Time over views, redux

We’ve talked from time to time — here, elsewhere online, in the classroom — about how the video metrics shift is coming at YouTube and, now Facebook. Analysis and budgets are shifting, trying to more precisely determine where audience behaviors are heading. Facebook says 500 million users are eating up 100 million hours of video per day.

It’s worth noting that Facebook did not report total video views, which it has the past few quarters. Last quarter, for example, it reported eight billion video views per day. One theory: Snapchat started generating some comparisons earlier this month to show it gaining on Facebook’s total views number. If Facebook doesn’t report it, there isn’t much to compare.

Investors liked what they heard Wednesday. Facebook stock was up more than 12 percent in after-hours trading following the call.

That last part is an important element behind Facebook’s empirical data, of course. They aren’t killing television, but it should be apparent to everyone that eyeballs are continuing their shift. What does that mean for your outlet?

Advertisements

Picking up Facebook’s Signal

For all, OK, a lot, of your social media reporting … Facebook woos journalists with Signal, a dashboard to gather news across Facebook and Instagram:

Facebook isn’t finished with its attempts to move journalists away from their reliance on Twitter. On Thursday, the company launched Signal, a free discovery and curation platform that helps journalists see what’s trending in photos, videos, and (public) posts across Facebook and Instagram.

This launch comes a week after Facebook made its Mentions app available to journalists with verified profiles. That app, which lets users track mentions of themselves and stream live video, was previously only for public figures like athletes and actors.

If Mentions is for outward-facing content and self-promotion, Signal — which is desktop-only for now — is designed to make the backend of the news-gathering process easier.

A lot of young reporters might be dismissive of this, or Facebook in general, because perhaps they don’t use the service. But don’t forget how many people do use it. Facebook says there are now a billion active users a month. Even if you’re bad at math, like me, you know that’s a big number.

Labor Day links

I want to see the methodology, but if it holds up this would be most impressive. Snapchat’s video push clicks with users:

Snapchat’s aggressive push into curated video appears to be paying off.

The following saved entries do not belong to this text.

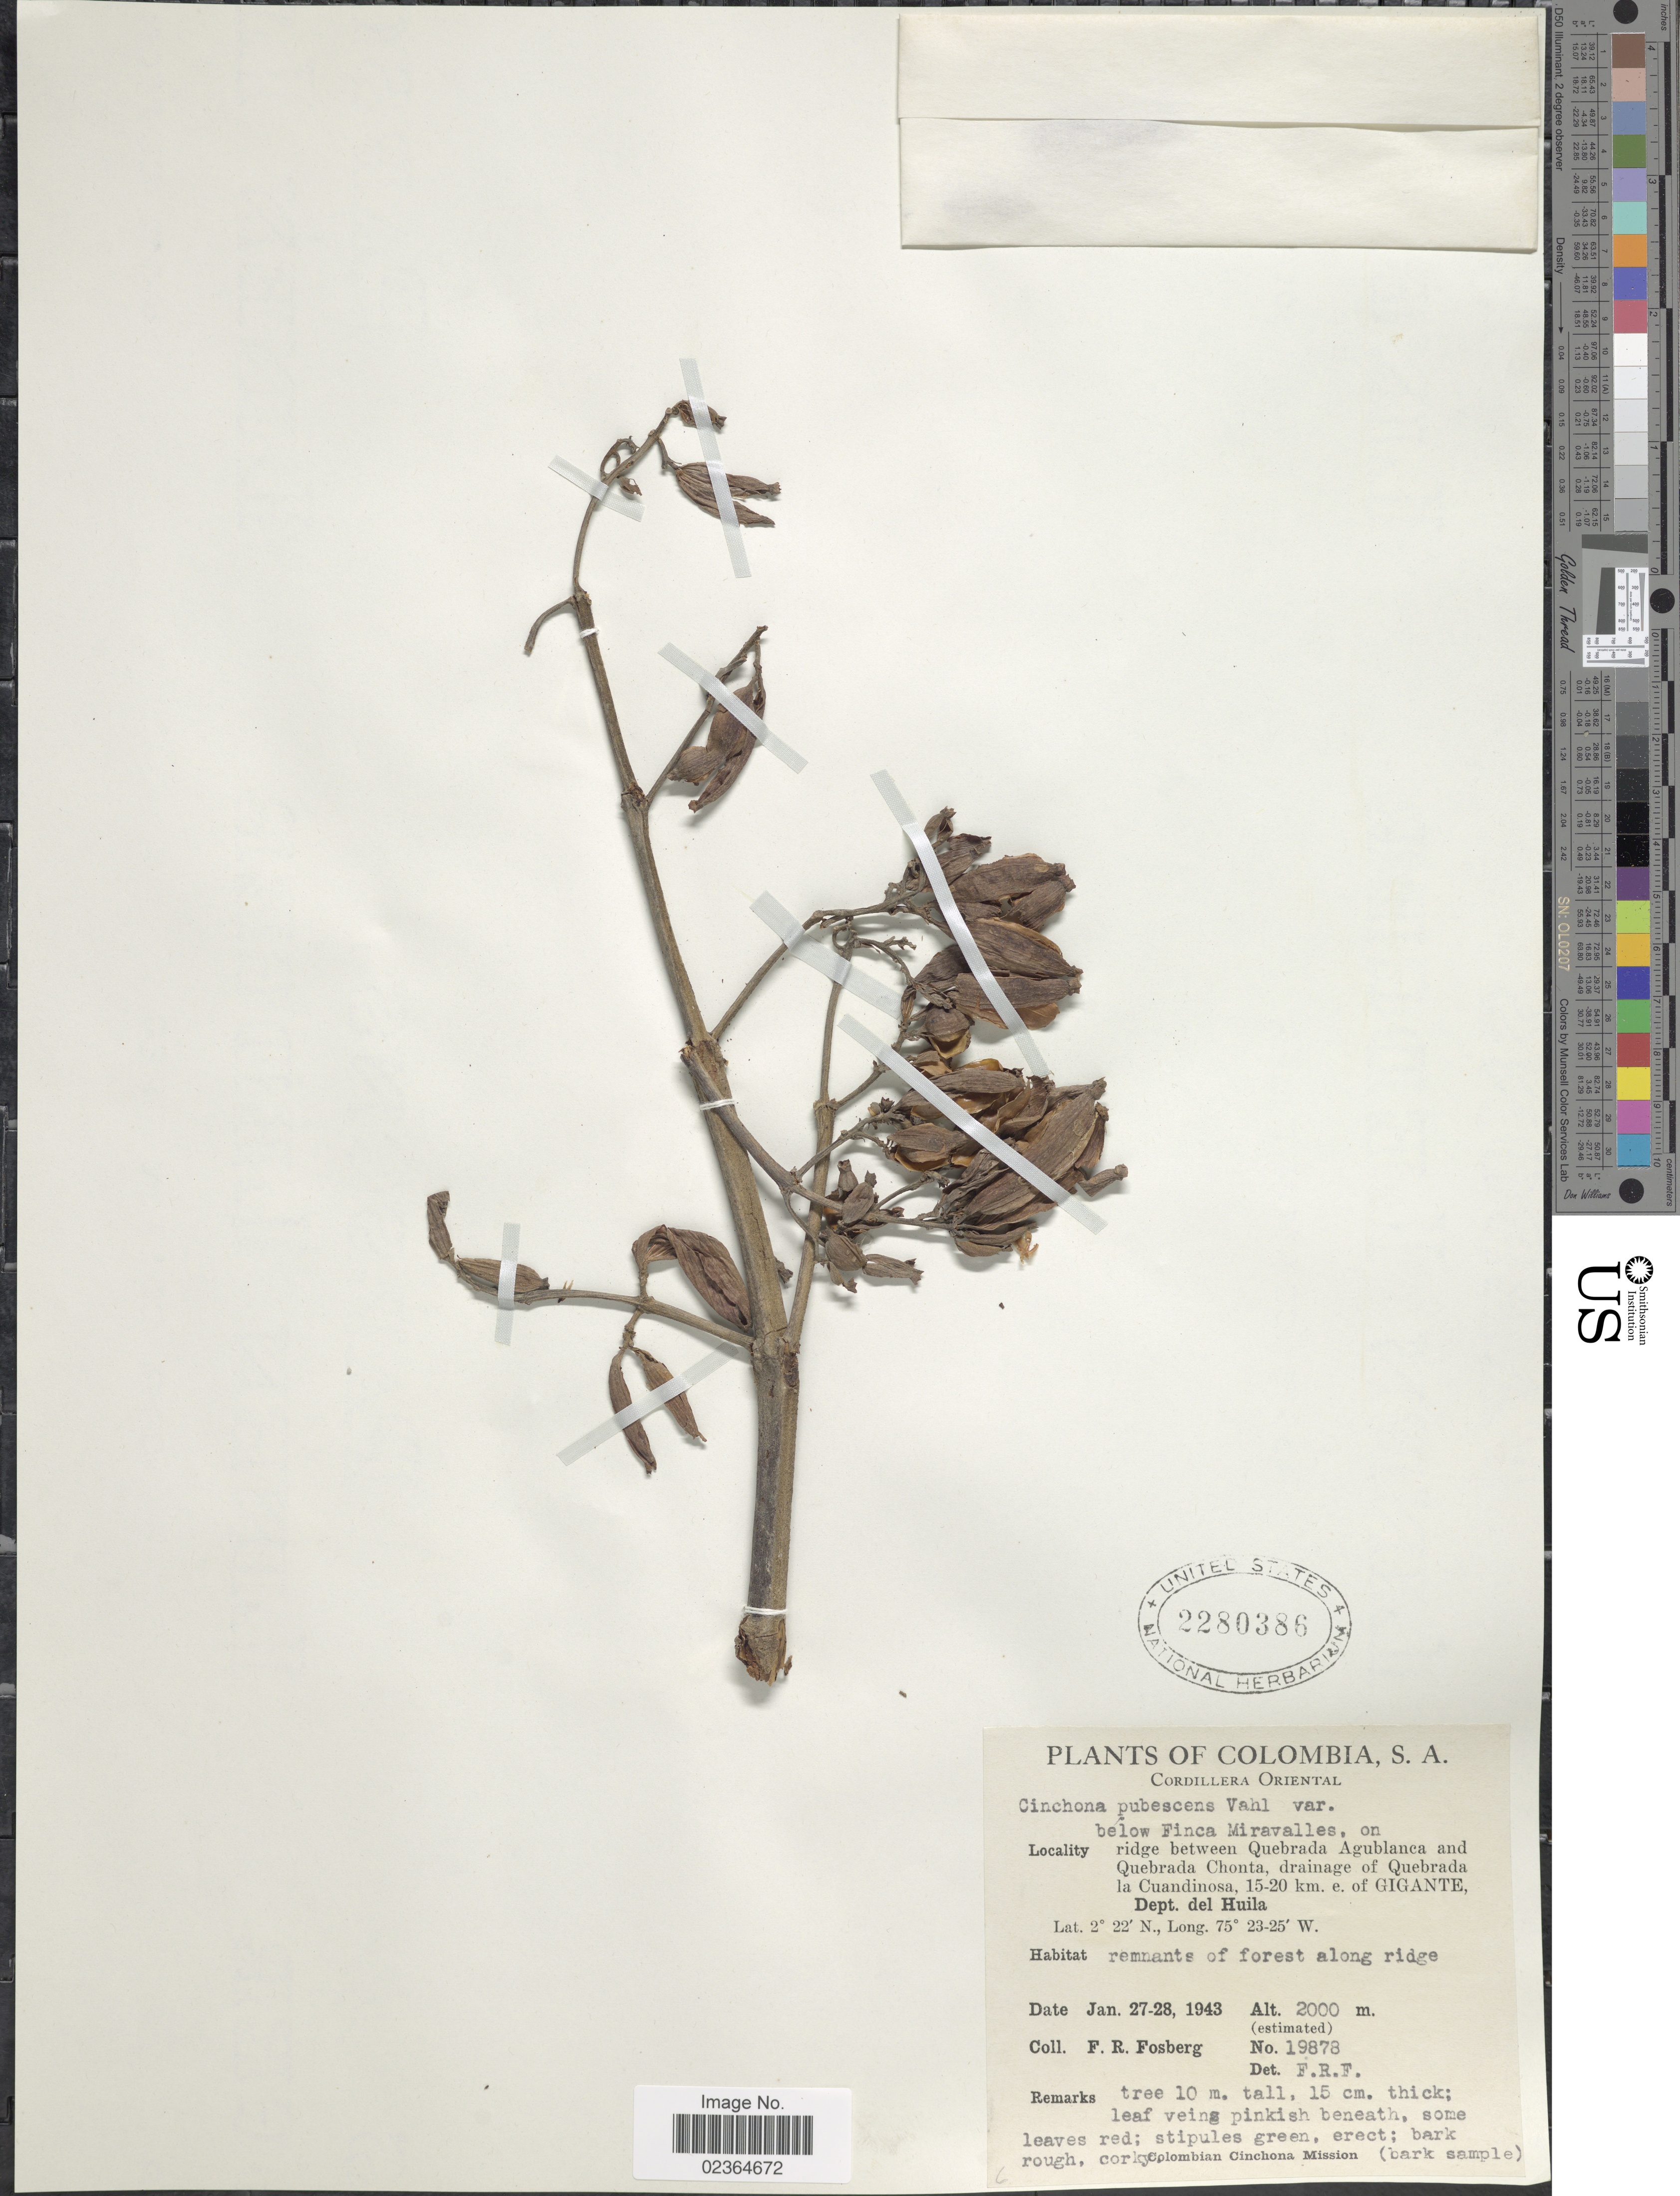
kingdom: Plantae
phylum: Tracheophyta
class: Magnoliopsida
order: Gentianales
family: Rubiaceae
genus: Cinchona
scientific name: Cinchona pubescens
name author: Vahl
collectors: F. R. Fosberg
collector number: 19878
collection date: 1943-01-27/1943-01-28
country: Colombia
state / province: Huila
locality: Cordillera Oriental. below Finca Miravalles, on ridge between Quebrada Agublanca and Quebrada Chonta, drainage of Quebrada la Cuandinosa, 15-20 km. e. of Gigante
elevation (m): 2000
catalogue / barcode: US 2280386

The social media app, popular with young users, has reached 4 billion daily video views, Snapchat spokeswoman Jill Hazelbaker said.

That puts the app on par with Facebook, which reported 4 billion daily video views in April, and means that Snapchat has doubled its daily views in just three months.

I’m also just skeptical enough to want to see the actual data. (If memory serves Snapchat has been somewhat … dismissive of their numbers in the past.) If all of those videos were the full Snapchat 10-second clip that’s 12.6 years worth of video a day. That story hints at these concerns.

Because you can never have too many analytics posts in your life, 6 Advanced Google Analytics Tricks That All Site Owners Should Know.

Some of us are doing the Internet better than others, 14-year-old makes up to $1,500 a night eating dinner in front of a webcam in South Korea.

The new way we watch video

Real time video is for real. As successful as YouTube and other video providers have been, live streaming is emerging as a truly potent force. Why live streaming is important for Facebook:

Live streaming is still nascent on Facebook, but early data suggests it might help the company grow video watch time on its platform.

On Aug. 5, Facebook launched its first live streaming feature. For now, it’s only available for celebrities and other public figures who have verified pages on Facebook, offering them a way to connect with fans in a live setting.

According to data from Newswhip, a tracker of social trends and activity, the live streams are already getting huge engagement on Facebook. The company tracked the performance of a 32-minute live video posted by Dwayne “The Rock” Johnson on his Facebook page on Aug. 5. The video has received more than 1.5 million views since but has also generated nearly 80,000 likes, more than 8,600 shares and more than 8,600 comments.

Meanwhile, Periscope now claims 10 million registered accounts and viewers consuming 40 years of video a day.

Facebook is winning the video war, here’s how

And, also, why it is problematic. Facebook’s top videos are by ‘aggregators,’ which is a problem:

And that’s the thing: “User-generated content” has been a boon to Facebook. According to Tubular, in June, 75 percent of the top 100 videos on Facebook were UGC clips — that’s up from 50 percent in January. People like to share whatever they like on the platform and are indifferent to its level of quality. Facebook’s algorithm also doesn’t discriminate; it just wants to feed people more of what they like.

Some YouTube stars are even taking advantage of this. For instance, YouTubers Disturbed Reality, a magician with close to 720,000 subscribers, and SoFloAntonio, a comedian/prankster with more than 3 million subscribers across multiple channels, are aggregating other people’s videos on their Facebook pages.

For those who don’t have the brand recognition of BuzzFeed or a high-profile YouTube star, that might be the play on Facebook.

Those of you who have gone through a media law class know where this is going next.